Good thing I’m a happy girl. Because as sure as Christmas is coming, what I did this week would send normal people screeching for mood-altering pharmaceuticals.
It started innocuously enough. I changed the screensaver on my laptop to randomly display the photos from my phone. Most made me smile, but there were way too many that evoked “who the heck is that” or, worse still, were those accidental screen shots of things about which one seriously has no clue. I’m pretty good about deleting useless pixels and there were only 5,000 or so pictures stretching back decades.
So, I figured, I’ve got a few spare minutes; let me dig in there and clear out the detritus. Sort of like cleaning out the closet so the only T-shirts left are ones without holes and stains. Four hours of screen time later, a thousand photos disappeared into cyberspace. There are probably another 500 that I ought to shake loose someday; but this was a darn fine start.
It made me miserable.
Year after year, the photo feed was filled with friends, family, house guests and a never-ending stream of what I call “out-and-abouts.” There were family reunions every year; another couple of visits with my brothers annually and one with my sister in Des Moines. There were half a dozen back-and-forths each year between Key West and Atlanta to spend time with son, daughter-in-law and grandson. There were weekly wine tastings and afternoons at Fort Zach. There were Christmas parades, locals parades, Fantasy Fest (but never the nightmare crowds of New Year’s Eve). There were zombies and lighted bicycles. There were parties and happy hours on my porch with randomly curated guest lists. Maskless and crowded selfies with happy folks in the background.
I suspect your photo feed is much the same. Wonderful reminders of our busy, people-centered life stream.
Then I crashed smack into 2020 and Covid-19 as they tossed about our longed for dreams, our best laid plans, like pick-up sticks. Mary, Joseph and the Wee Donkey. The first ten weeks of the photo feed looks like the previous two decades. Filled with such as the annual FIRM fund raiser Mardi Gras style; the League of Women Voter’s membership meeting; Saturday wine tastings at The Roost. Joan’s Valentine’s Day brunch. Lunches with friends. Potlucks after church in the courtyard. Happy hours at Truman Waterfront Park. The Park City ski trip that ended March 11, less than a week before Key West began to shut down. An Equality Florida meeting on the last Friday. The calendar was full until it wasn’t and life simply vanished.

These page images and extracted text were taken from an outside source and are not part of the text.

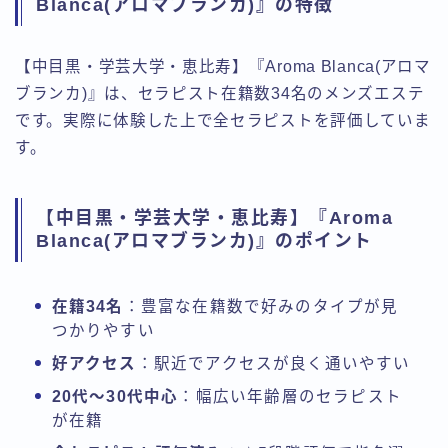
Blanca(アロマブランカ)』の特徴
【中目黒・学芸大学・恵比寿】『Aroma Blanca(アロマ
ブランカ)』は、セラピスト在籍数34名のメンズエステ
です。実際に体験した上で全セラピストを評価していま
す。
【中目黒・学芸大学・恵比寿】『Aroma
Blanca(アロマブランカ)』のポイント
在籍34名
：豊富な在籍数で好みのタイプが見
つかりやすい
好アクセス
：駅近でアクセスが良く通いやすい
20代〜30代中心
：幅広い年齢層のセラピスト
が在籍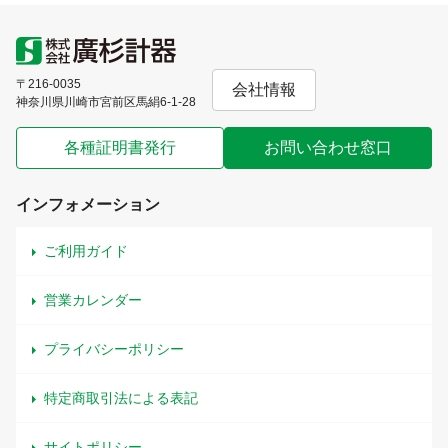
〒216-0035
会社情報
神奈川県川崎市宮前区馬絹6-1-28
各種証明書発行
お問い合わせ窓口
インフォメーション
ご利用ガイド
営業カレンダー
プライバシーポリシー
特定商取引法による表記
サイトポリシー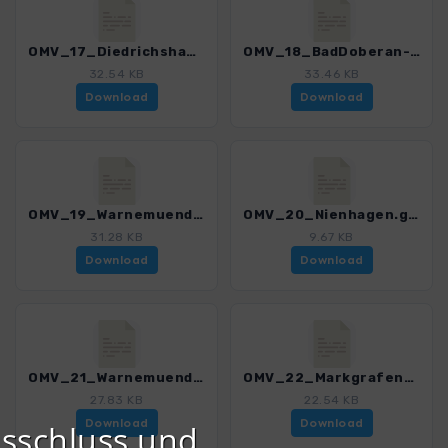
OMV_17_DiedrichshaegerBerge.gpx
OMV_18_BadDoberan-Heiligendamm-Kuehlungsborn_E9.gpx
32.54 KB
33.46 KB
Download
Download
OMV_19_Warnemuende-BadDoberan_E9.gpx
OMV_20_Nienhagen.gpx
31.28 KB
9.67 KB
Download
Download
OMV_21_Warnemuende-Stoltera.gpx
OMV_22_Markgrafenheide-Huetelmoor.gpx
27.83 KB
22.54 KB
Download
Download
sschluss und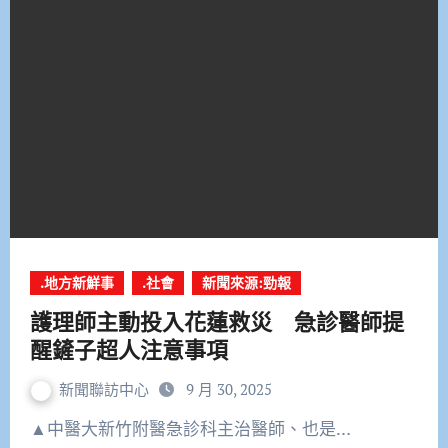
.地方新鮮事
.社會
新聞來源:勁報
護理師主動投入花蓮救災 急診醫師提
醒鏟子超人注意事項
新聞聯訪中心
9 月 30, 2025
▲中醫大新竹附醫急診科主治醫師、也是…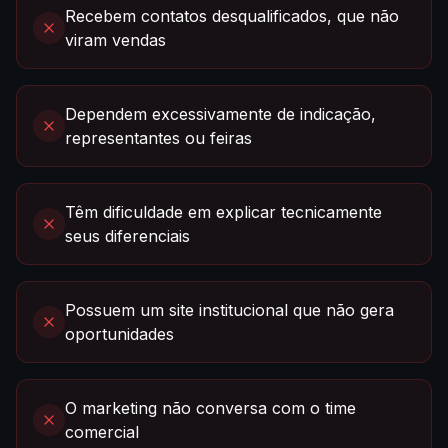
Recebem contatos desqualificados, que não
viram vendas
Dependem excessivamente de indicação,
representantes ou feiras
Têm dificuldade em explicar tecnicamente
seus diferenciais
Possuem um site institucional que não gera
oportunidades
O marketing não conversa com o time
comercial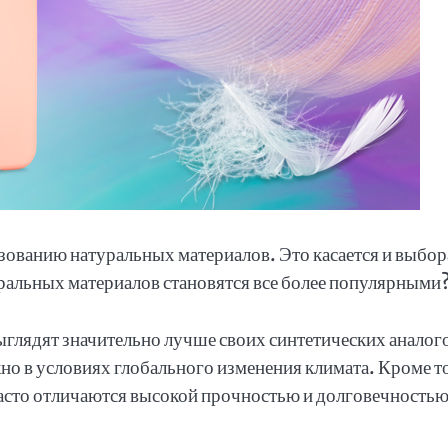
зованию натуральных материалов. Это касается и выбор
уральных материалов становятся все более популярными
ыглядят значительно лучше своих синтетических аналог
но в условиях глобального изменения климата. Кроме т
 часто отличаются высокой прочностью и долговечностью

The first virtual happy hour showed up on March 28. It was kinda fun in that “something novel” fashion. We snapped pictures and posted them with cute cutlines. No one takes photos of Zoom things anymore. There’s little about those Hollywood squares we want to save. See what I meant earlier about running screeching for pharmaceuticals?
So. What IS in my 2020 photo steam? Cats. Lots of cats. Because in addition to our own Cat 5s, we’ve fostered the babies from the SPCA, a task of heart-tugging joy. There is an abundance of food photos because I’ve been cooking. Who could resist a taste of last month’s Queen of All Puddings or the mango cornbread pudding made from our 2020 banner harvest. There are dozens of landscapes and close-ups of grains of sand. There’s a price tag from the hardware store for one of the litany of home improvement projects. There are 28 pictures of my grandson’s visit in October between Covid-19 spikes and coupled with quarantines on both sides. There are no house guests. But, there are sunset happy hours with my pod-of-two at Truman Waterfront Park. Six feet apart and masked we are, but we are there and you can tell we are smiling because our eyes are crinkled.
I’m thinking I might not want to return to a photo feed so busy, a calendar so jammed that I cannot stop to take a portrait of a grain of sand. For as my photo feed followed my calendar, this 2020 riptide caught my life and taught me to swim parallel to the shore and with the current. Godspeed, my friends. We will be OK.